Task statement: The records must be retyped exactly, with no pictures included.

== Data for this exercise ==

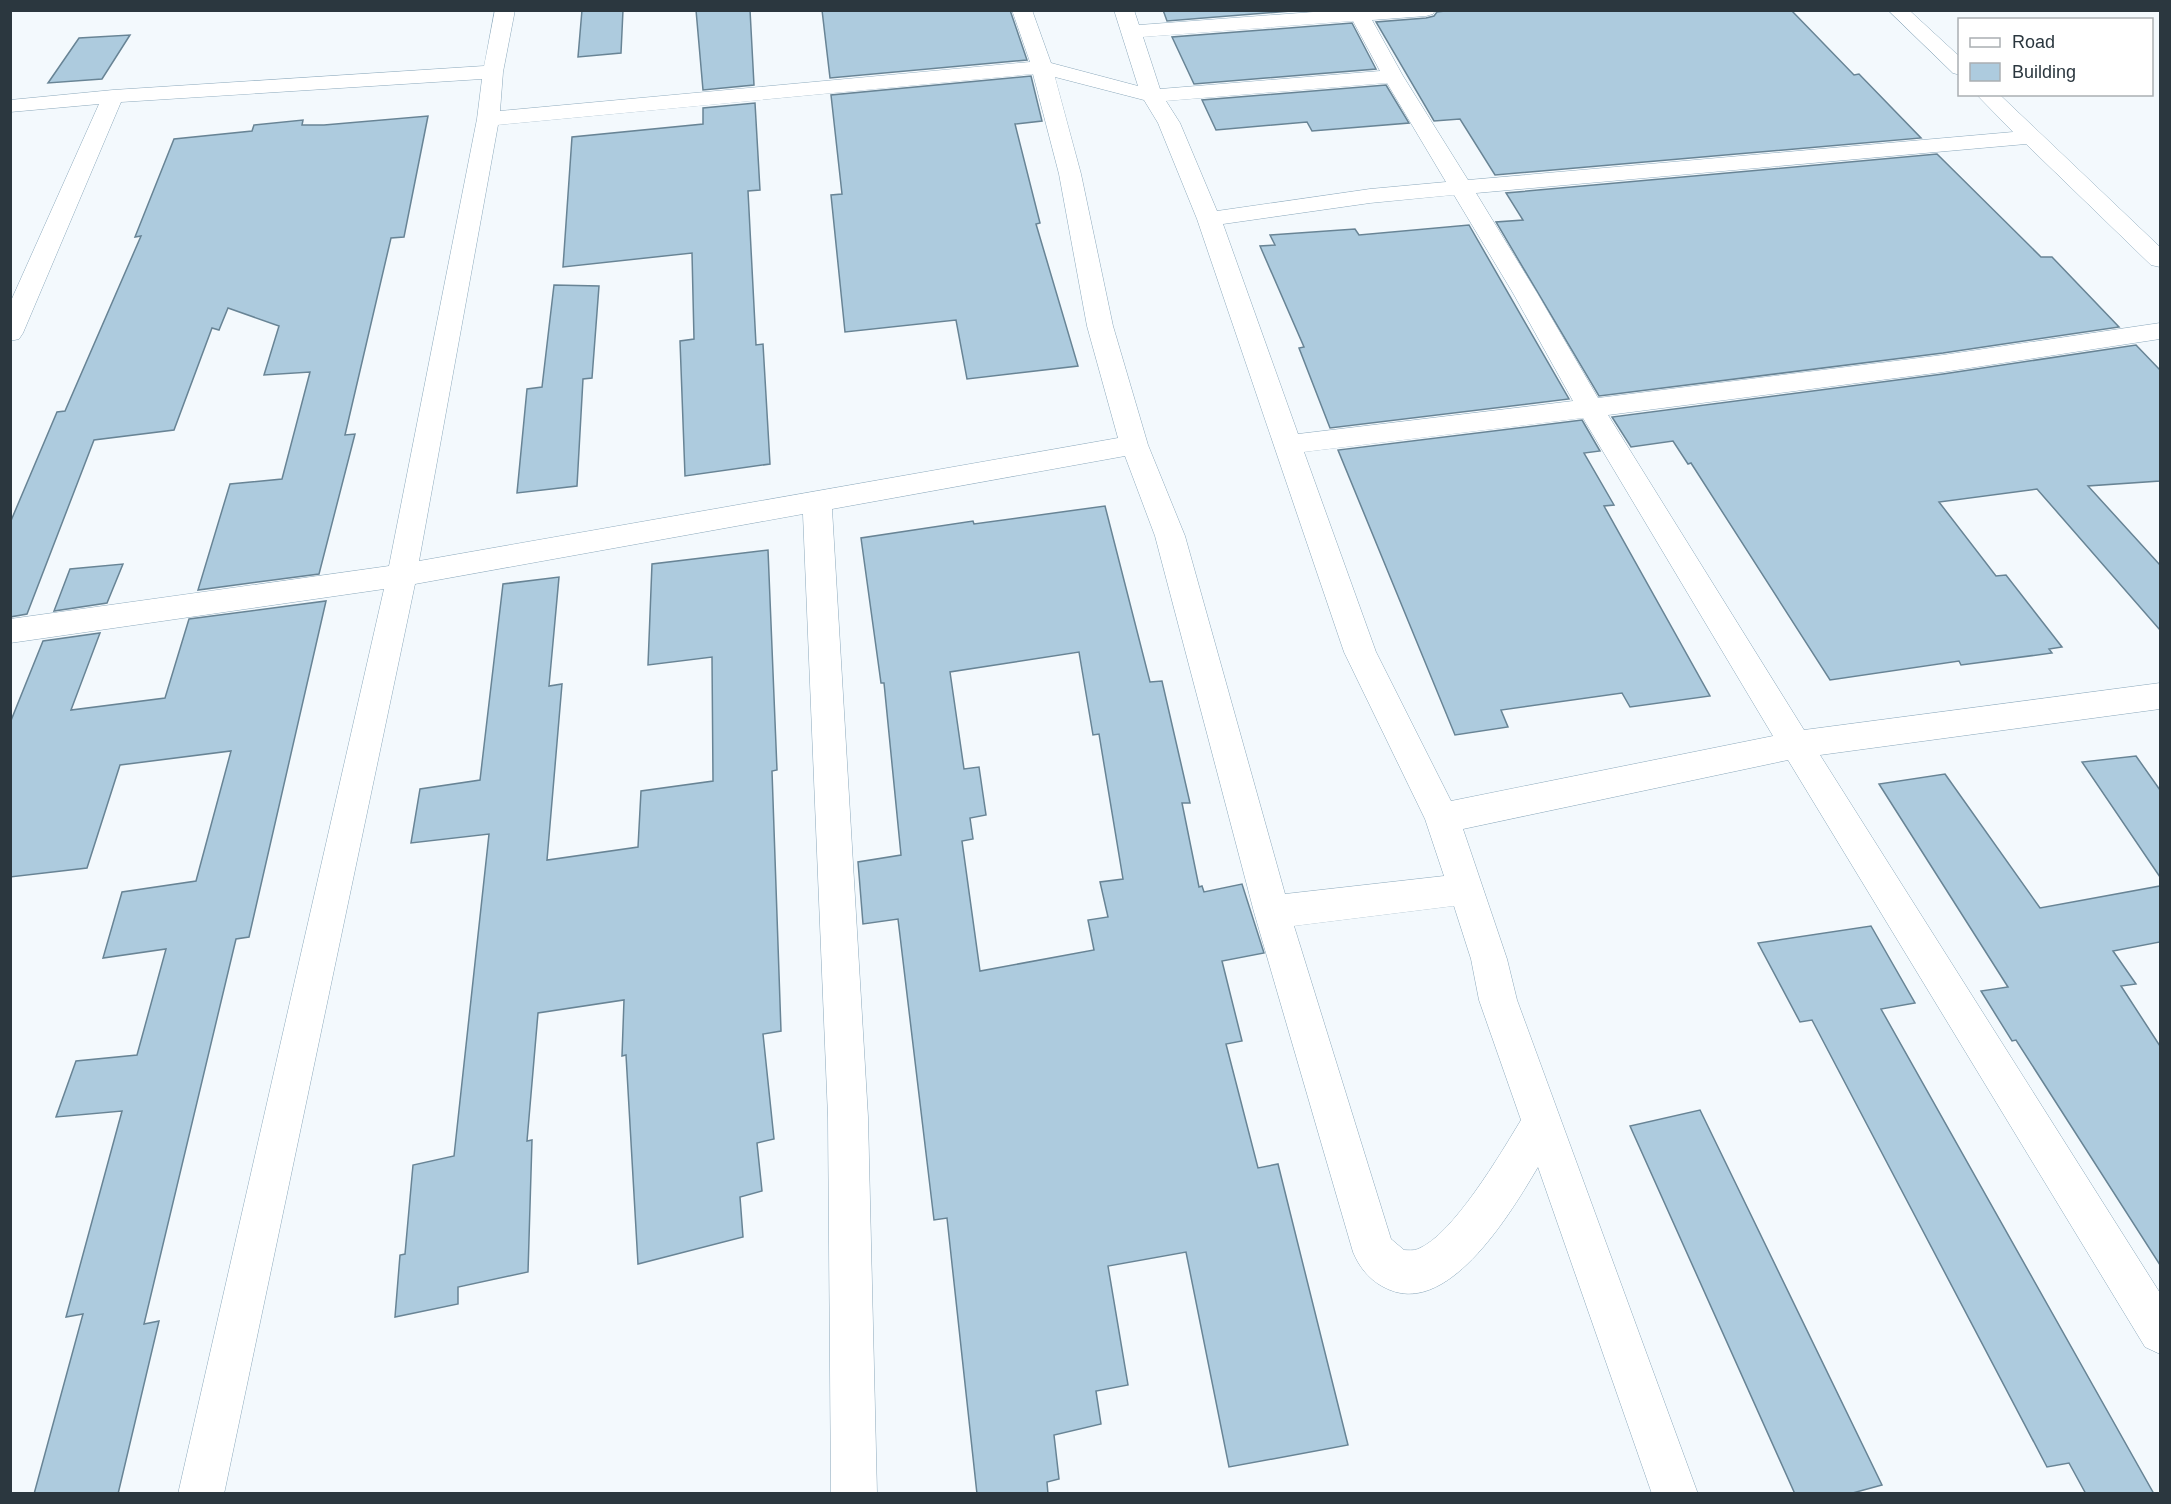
<svg xmlns="http://www.w3.org/2000/svg" width="2171" height="1504" viewBox="0 0 2171 1504" font-family="Helvetica,sans-serif">
  <style>
    .building { fill: #adcbde; stroke: #688495; stroke-width: 1.5; fill-rule: evenodd }
    .lines { fill: none; stroke-linecap: round; stroke-linejoin: round }
    .minor-casing { stroke: #8ca9bc; stroke-width: 1 }
    .minor { fill: #fff; fill-rule: evenodd }
  </style>
  <rect width="100%" height="100%" fill="#f3f9fd"/>
  <g class="building">
    <polygon points="582,10 623,10 621,53 578,57"/>
    <polygon points="696,10 750,10 754,85 703,90"/>
    <polygon points="822,10 1010,10 1027,60 830,78"/>
    <polygon points="1163,10 1303,10 1167,21"/>
    <polygon points="1453,10 1791,10 1854,75 1859,74 1921,138 1495,175 1460,119 1434,121 1376,22 1426,18 1434,16 1437,12"/>
    <polygon points="1352,23 1376,69 1194,84 1172,37"/>
    <polygon points="130,35 102,79 48,83 79,38"/>
    <polygon points="1031,76 1042,121 1015,124 1040,223 1036,224 1078,366 967,379 956,320 845,332 831,195 842,194 831,95"/>
    <polygon points="1386,85 1409,123 1312,131 1307,122 1216,130 1202,100"/>
    <polygon points="755,103 760,190 748,191 756,345 763,344 770,464 685,476 680,341 694,339 692,253 563,267 572,137 703,124 703,108"/>
    <polygon points="428,116 404,237 391,238 345,435 355,434 319,574 198,590 230,484 282,479 310,372 264,375 279,326 228,308 219,330 212,328 174,430 94,440 27,614 10,617 10,523 57,412 65,411 141,236 135,237 174,139 252,131 254,125 303,120 302,125 324,125"/>
    <polygon points="1937,154 2041,257 2052,257 2119,327 1943,353 1599,396 1496,222 1523,220 1506,193"/>
    <polygon points="1469,225 1569,399 1330,428 1299,348 1304,347 1260,246 1275,245 1270,235 1355,229 1359,235"/>
    <polygon points="554,285 599,286 592,378 583,379 577,486 517,493 527,389 542,387"/>
    <polygon points="2136,345 2160,370 2160,481 2088,486 2160,565 2160,630 2037,489 1939,502 1996,576 2006,575 2062,647 2049,649 2052,653 1961,665 1959,661 1830,680 1691,463 1688,464 1673,441 1631,447 1612,417 1943,374"/>
    <polygon points="1582,420 1600,451 1584,453 1614,505 1604,506 1710,696 1630,707 1622,693 1501,710 1508,727 1455,735 1338,450"/>
    <path d="M 1105,506 L 1150,682 L 1162,681 L 1190,803 L 1182,803 L 1199,887 L 1202,886 L 1204,892 L 1242,884 L 1264,953 L 1222,961 L 1242,1041 L 1226,1044 L 1258,1168 L 1278,1164 L 1348,1445 L 1229,1467 L 1186,1252 L 1108,1266 L 1128,1385 L 1096,1391 L 1101,1424 L 1054,1435 L 1059,1479 L 1047,1482 L 1048,1494 L 977,1494 L 947,1218 L 934,1220 L 898,919 L 863,924 L 858,862 L 901,855 L 884,683 L 881,683 L 861,538 L 973,521 L 974,524 ZM 1079,652 L 1093,735 L 1099,734 L 1123,879 L 1100,882 L 1108,917 L 1088,920 L 1094,950 L 980,971 L 962,841 L 973,839 L 970,818 L 986,815 L 979,767 L 964,769 L 950,672 Z"/>
    <polygon points="768,550 777,770 772,771 781,1031 763,1034 774,1139 757,1143 762,1191 740,1197 743,1237 638,1264 626,1055 622,1056 624,1000 538,1013 527,1141 532,1140 528,1272 458,1287 458,1304 395,1317 400,1255 405,1254 413,1165 454,1156 489,834 411,843 420,789 480,780 503,584 559,577 549,686 562,684 547,860 638,847 641,791 713,781 712,657 648,665 652,564"/>
    <polygon points="123,564 107,603 54,611 70,569"/>
    <polygon points="326,601 249,937 236,939 144,1324 159,1321 118,1494 34,1494 83,1314 66,1317 122,1111 56,1117 76,1061 137,1055 166,949 103,958 122,892 196,881 231,751 120,765 87,868 10,877 10,723 43,641 100,633 71,710 165,698 189,619"/>
    <polygon points="2136,756 2160,790 2160,877 2082,762"/>
    <polygon points="1945,774 2040,908 2160,886 2160,942 2113,951 2136,984 2121,986 2160,1046 2160,1265 2016,1040 2012,1041 1981,991 2008,987 1879,784"/>
    <polygon points="1871,926 1915,1003 1881,1009 2154,1494 2086,1494 2069,1463 2047,1467 1812,1020 1800,1022 1758,943"/>
    <polygon points="1700,1110 1882,1485 1849,1494 1795,1494 1630,1126"/>
  </g>
  <g class="lines">
    <defs>
      <g id="minor">
        <path d="M 495,10 L 515,10 L 503,72 L 500,111 L 1030,62 L 1012,10 L 1032,10 L 1051,63 L 1138,86 L 1114,10 L 1134,10 L 1139,25 L 1340,10 L 1435,10 L 1433,14 L 1426,16 L 1372,20 L 1403,76 L 1468,180 L 2013,132 L 1976,94 L 1999,94 L 2160,247 L 2160,267 L 2151,265 L 2026,144 L 1476,193 L 1537,293 L 1598,398 L 1943,355 L 2160,323 L 2160,339 L 1943,372 L 1608,415 L 1804,730 L 2160,683 L 2160,709 L 1820,755 L 2160,1293 L 2160,1354 L 2145,1347 L 1788,760 L 1463,829 L 1507,959 L 1517,1000 L 1698,1494 L 1652,1494 L 1538,1167 C 1513,1209 1451,1315 1390,1290 C 1372,1283 1360,1269 1353,1252 L 1254,912 L 1155,536 L 1125,456 L 832,509 L 868,1117 L 877,1494 L 831,1494 L 828,1117 L 803,514 L 415,584 L 224,1494 L 178,1494 L 384,589 L 10,643 L 10,619 L 389,566 L 477,119 L 482,79 L 121,102 L 23,333 L 19,339 L 10,341 L 10,303 L 99,104 L 10,112 L 10,100 L 113,90 L 484,66 ZM 1353,21 L 1380,71 L 1160,89 L 1143,37 ZM 1033,74 L 1059,174 L 1087,326 L 1118,438 L 419,561 L 498,125 ZM 1055,77 L 1144,100 L 1158,123 L 1197,219 L 1344,652 L 1425,819 L 1444,876 L 1285,894 L 1185,536 L 1148,445 L 1113,326 L 1081,174 ZM 1387,83 L 1446,182 L 1370,189 L 1217,211 L 1180,123 L 1166,101 ZM 1454,195 L 1513,293 L 1573,401 L 1298,434 L 1223,224 L 1370,203 ZM 1583,418 L 1773,736 L 1451,801 L 1376,652 L 1304,452 ZM 1454,906 L 1471,959 L 1479,1000 L 1521,1120 C 1501,1153 1453,1235 1418,1249 C 1413,1251 1408,1250 1404,1250 L 1391,1239 L 1294,926 Z"/>
        <polygon points="1888,10 1909,10 1960,57 1960,75 1953,73"/>
      </g>
    </defs>
    <use href="#minor" class="minor-casing"/>
    <use href="#minor" class="minor"/>
  </g>
  <rect width="2171" height="1504" fill="none" stroke="#2b373f" stroke-width="24"/>
  <rect x="1958" y="18" width="195" height="78" fill="#ffffff" stroke="#aaafb2" stroke-width="1.5"/>
  <rect x="1970" y="38" width="30" height="9" fill="#ffffff" stroke="#aaafb2" stroke-width="1.5"/>
  <text x="2012" y="48" font-size="18" fill="#2b373f">Road</text>
  <rect x="1970" y="63" width="30" height="18" fill="#adcbde" stroke="#aaafb2" stroke-width="1.5"/>
  <text x="2012" y="78" font-size="18" fill="#2b373f">Building</text>
</svg>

===

Your response:
<svg xmlns="http://www.w3.org/2000/svg" width="2171" height="1504" viewBox="0 0 2171 1504" font-family="Helvetica,sans-serif">
  <style>
    .building { fill: #adcbde; stroke: #688495; stroke-width: 1.5; fill-rule: evenodd }
    .lines { fill: none; stroke-linecap: round; stroke-linejoin: round }
    .minor-casing { stroke: #8ca9bc; stroke-width: 1 }
    .minor { fill: #fff; fill-rule: evenodd }
  </style>
  <rect width="100%" height="100%" fill="#f3f9fd"/>
  <g class="building">
    <polygon points="582,10 623,10 621,53 578,57"/>
    <polygon points="696,10 750,10 754,85 703,90"/>
    <polygon points="822,10 1010,10 1027,60 830,78"/>
    <polygon points="1163,10 1303,10 1167,21"/>
    <polygon points="1453,10 1791,10 1854,75 1859,74 1921,138 1495,175 1460,119 1434,121 1376,22 1426,18 1434,16 1437,12"/>
    <polygon points="1352,23 1376,69 1194,84 1172,37"/>
    <polygon points="130,35 102,79 48,83 79,38"/>
    <polygon points="1031,76 1042,121 1015,124 1040,223 1036,224 1078,366 967,379 956,320 845,332 831,195 842,194 831,95"/>
    <polygon points="1386,85 1409,123 1312,131 1307,122 1216,130 1202,100"/>
    <polygon points="755,103 760,190 748,191 756,345 763,344 770,464 685,476 680,341 694,339 692,253 563,267 572,137 703,124 703,108"/>
    <polygon points="428,116 404,237 391,238 345,435 355,434 319,574 198,590 230,484 282,479 310,372 264,375 279,326 228,308 219,330 212,328 174,430 94,440 27,614 10,617 10,523 57,412 65,411 141,236 135,237 174,139 252,131 254,125 303,120 302,125 324,125"/>
    <polygon points="1937,154 2041,257 2052,257 2119,327 1943,353 1599,396 1496,222 1523,220 1506,193"/>
    <polygon points="1469,225 1569,399 1330,428 1299,348 1304,347 1260,246 1275,245 1270,235 1355,229 1359,235"/>
    <polygon points="554,285 599,286 592,378 583,379 577,486 517,493 527,389 542,387"/>
    <polygon points="2136,345 2160,370 2160,481 2088,486 2160,565 2160,630 2037,489 1939,502 1996,576 2006,575 2062,647 2049,649 2052,653 1961,665 1959,661 1830,680 1691,463 1688,464 1673,441 1631,447 1612,417 1943,374"/>
    <polygon points="1582,420 1600,451 1584,453 1614,505 1604,506 1710,696 1630,707 1622,693 1501,710 1508,727 1455,735 1338,450"/>
    <path d="M 1105,506 L 1150,682 L 1162,681 L 1190,803 L 1182,803 L 1199,887 L 1202,886 L 1204,892 L 1242,884 L 1264,953 L 1222,961 L 1242,1041 L 1226,1044 L 1258,1168 L 1278,1164 L 1348,1445 L 1229,1467 L 1186,1252 L 1108,1266 L 1128,1385 L 1096,1391 L 1101,1424 L 1054,1435 L 1059,1479 L 1047,1482 L 1048,1494 L 977,1494 L 947,1218 L 934,1220 L 898,919 L 863,924 L 858,862 L 901,855 L 884,683 L 881,683 L 861,538 L 973,521 L 974,524 ZM 1079,652 L 1093,735 L 1099,734 L 1123,879 L 1100,882 L 1108,917 L 1088,920 L 1094,950 L 980,971 L 962,841 L 973,839 L 970,818 L 986,815 L 979,767 L 964,769 L 950,672 Z"/>
    <polygon points="768,550 777,770 772,771 781,1031 763,1034 774,1139 757,1143 762,1191 740,1197 743,1237 638,1264 626,1055 622,1056 624,1000 538,1013 527,1141 532,1140 528,1272 458,1287 458,1304 395,1317 400,1255 405,1254 413,1165 454,1156 489,834 411,843 420,789 480,780 503,584 559,577 549,686 562,684 547,860 638,847 641,791 713,781 712,657 648,665 652,564"/>
    <polygon points="123,564 107,603 54,611 70,569"/>
    <polygon points="326,601 249,937 236,939 144,1324 159,1321 118,1494 34,1494 83,1314 66,1317 122,1111 56,1117 76,1061 137,1055 166,949 103,958 122,892 196,881 231,751 120,765 87,868 10,877 10,723 43,641 100,633 71,710 165,698 189,619"/>
    <polygon points="2136,756 2160,790 2160,877 2082,762"/>
    <polygon points="1945,774 2040,908 2160,886 2160,942 2113,951 2136,984 2121,986 2160,1046 2160,1265 2016,1040 2012,1041 1981,991 2008,987 1879,784"/>
    <polygon points="1871,926 1915,1003 1881,1009 2154,1494 2086,1494 2069,1463 2047,1467 1812,1020 1800,1022 1758,943"/>
    <polygon points="1700,1110 1882,1485 1849,1494 1795,1494 1630,1126"/>
  </g>
  <g class="lines">
    <defs>
      <g id="minor">
        <path d="M 495,10 L 515,10 L 503,72 L 500,111 L 1030,62 L 1012,10 L 1032,10 L 1051,63 L 1138,86 L 1114,10 L 1134,10 L 1139,25 L 1340,10 L 1435,10 L 1433,14 L 1426,16 L 1372,20 L 1403,76 L 1468,180 L 2013,132 L 1976,94 L 1999,94 L 2160,247 L 2160,267 L 2151,265 L 2026,144 L 1476,193 L 1537,293 L 1598,398 L 1943,355 L 2160,323 L 2160,339 L 1943,372 L 1608,415 L 1804,730 L 2160,683 L 2160,709 L 1820,755 L 2160,1293 L 2160,1354 L 2145,1347 L 1788,760 L 1463,829 L 1507,959 L 1517,1000 L 1698,1494 L 1652,1494 L 1538,1167 C 1513,1209 1451,1315 1390,1290 C 1372,1283 1360,1269 1353,1252 L 1254,912 L 1155,536 L 1125,456 L 832,509 L 868,1117 L 877,1494 L 831,1494 L 828,1117 L 803,514 L 415,584 L 224,1494 L 178,1494 L 384,589 L 10,643 L 10,619 L 389,566 L 477,119 L 482,79 L 121,102 L 23,333 L 19,339 L 10,341 L 10,303 L 99,104 L 10,112 L 10,100 L 113,90 L 484,66 ZM 1353,21 L 1380,71 L 1160,89 L 1143,37 ZM 1033,74 L 1059,174 L 1087,326 L 1118,438 L 419,561 L 498,125 ZM 1055,77 L 1144,100 L 1158,123 L 1197,219 L 1344,652 L 1425,819 L 1444,876 L 1285,894 L 1185,536 L 1148,445 L 1113,326 L 1081,174 ZM 1387,83 L 1446,182 L 1370,189 L 1217,211 L 1180,123 L 1166,101 ZM 1454,195 L 1513,293 L 1573,401 L 1298,434 L 1223,224 L 1370,203 ZM 1583,418 L 1773,736 L 1451,801 L 1376,652 L 1304,452 ZM 1454,906 L 1471,959 L 1479,1000 L 1521,1120 C 1501,1153 1453,1235 1418,1249 C 1413,1251 1408,1250 1404,1250 L 1391,1239 L 1294,926 Z"/>
        <polygon points="1888,10 1909,10 1960,57 1960,75 1953,73"/>
      </g>
    </defs>
    <use href="#minor" class="minor-casing"/>
    <use href="#minor" class="minor"/>
  </g>
  <rect width="2171" height="1504" fill="none" stroke="#2b373f" stroke-width="24"/>
  <rect x="1958" y="18" width="195" height="78" fill="#ffffff" stroke="#aaafb2" stroke-width="1.5"/>
  <rect x="1970" y="38" width="30" height="9" fill="#ffffff" stroke="#aaafb2" stroke-width="1.5"/>
  <text x="2012" y="48" font-size="18" fill="#2b373f">Road</text>
  <rect x="1970" y="63" width="30" height="18" fill="#adcbde" stroke="#aaafb2" stroke-width="1.5"/>
  <text x="2012" y="78" font-size="18" fill="#2b373f">Building</text>
</svg>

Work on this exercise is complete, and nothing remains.